● Consigna
Continúa la columna sobre el aniversario de La Mañana a partir de su última oración.

● Fragmento
%%

La pucha que el tiempo pasa volando.
Ya ha pasado un año de que La Mañana volvió a las canchas.
Andaba yo por campos de Treinta y tres, de cantarola, cuando a Hugo Manini se le ocurrió que mis escritos podían ser parte del proyecto.
Y me lo planteó de entrada en su casa -convencido él más que yo- después de comer un espectacular asado y disfrutar de unos ricos pastelitos.
Cuando se hizo el relanzamiento del semanario en la Criolla del Prado, allí estaba yo, como siempre, guitarra pronta y garguero medio estropeado por el frío, cosa que fuimos acomodando con un vino tinto.
Lejos estábamos de imaginar lo que se vendría después.
Aquel día, todo abrazos, sonrisas, expectativas y esperanza por un cambio posible y que se dio gracias a qué, cada uno, desde su lugar, aportó su grano de arena para que así sucediera, hoy nos encuentra inmersos en la nueva normalidad
El aniversario nos tiene hoy en cuarentena y distanciados físicamente, no emocionalmente, porque a pesar de la distancia corporal no escasea el afecto, ni las ganas de prodigarnos en el esfuerzo para entregarles lo mejor a los efectos de que la lectura sea un disfrute, enriquezca el espíritu y dé una visión y opinión profesional e independiente de la realidad política y social que nos toca vivir.
Para variar, cuando me siento a escribir algo, automáticamente se me viene a la mente algún recuerdo para asociar. Con esto de festejar un aniversario, me trajo a la memoria una fiesta allá en mi pueblo, del “clu” Vanguardia.
La cuestión de conseguir vituallas para una reunión es algo que aún se acostumbra. Todas las madres colaboran con algo sólido -dijera Gutiérrez- y los padres con los líquidos o la mano de obra para asar algún trozo de carne o chorizos.

%%

● Datos sin procesar
%%

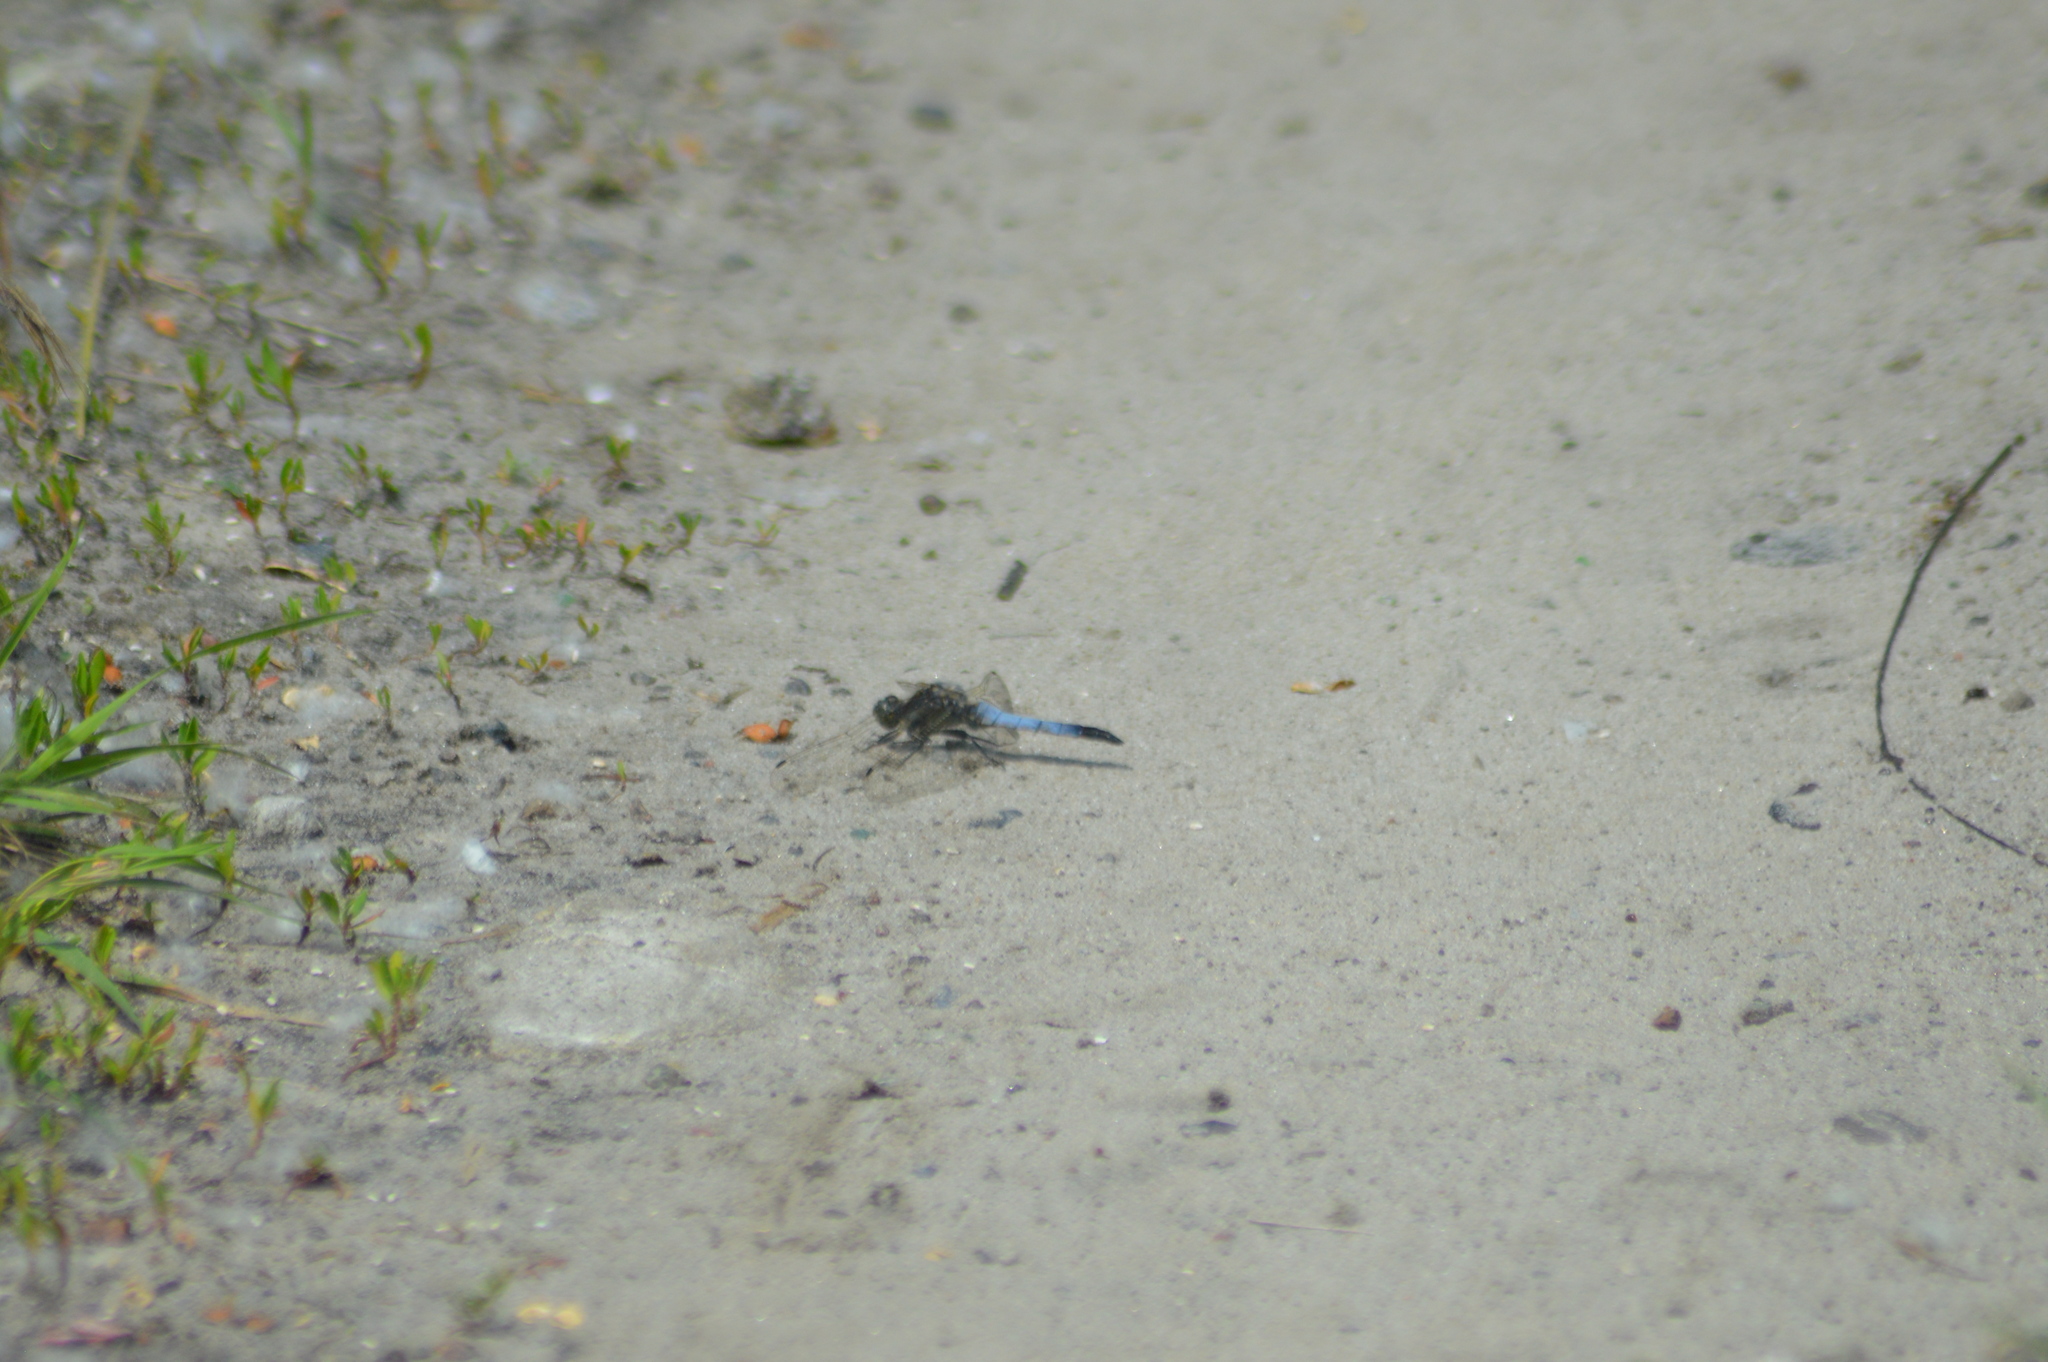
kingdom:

%%

● Respuesta redactada
En esa ocasión la bebida la aportaba doña Chichita, que nos dejaba a precio mayorista, y don Dante aportaba los cárnicos.
La dificultad mayor, recuerdo, se nos presentó para traer la torta.
Los abuelos de Constantino, un botija que jugaba de golero -suplente siempre-, querían colaborar con una torta de importantes dimensiones, con el escudo y el nombre de la gloriosa institución. Vivían por Villa Constitución y traerla a la sede les resultaba muy difícil.
El padre de “el Pachorra” -un pibe vago, mañero, destacado por siempre entrar con tarjeta amarilla y gritar y pegar a todo lo que se movía adentro de la cancha- era un hombre de muy mal humor, que siempre se hacía notar por sus gritos detrás del alambrado. O sea “el Pachorra” era “digno broto de tal rama”.
A este padre lo conocíamos bajo el mote de “el Facha” y se ofreció a traer la torta para tratar de ganar algún punto con la directiva.
Y allá marchó, con su camioneta tipo chanchita, tan maltratada y destartalada que dudábamos de que llegara a destino.
Pero no solo llegó, sino que de pasada trajo los salamines, las morcillas y el queso para picar.
Cuando nos sentamos a la mesa el comentario era:
—¡Qué bien el Facha! ¡Qué solidario que es!
Pero la sorpresa fue a la hora de comer la picadita. Todo tenía sabor a nafta. Papitas, queso, morcillas y salamines tenían sabor a combustible, porque la camioneta expulsaba humo y vapores.
La enorme torta también sufrió de la contaminación provocada por el descuido del conductor.
Los comentarios fueron cambiando del “qué bien el padre del Pachorra”, a un repetido y sonoro “qué mal el Facha”.
Este para variar se puso a gritar, creyendo que con eso asustaba a alguien.
Lo único que consiguió es que se reiterara el comentario:
—¡Qué mal “el facha”! ¡Qué gritón!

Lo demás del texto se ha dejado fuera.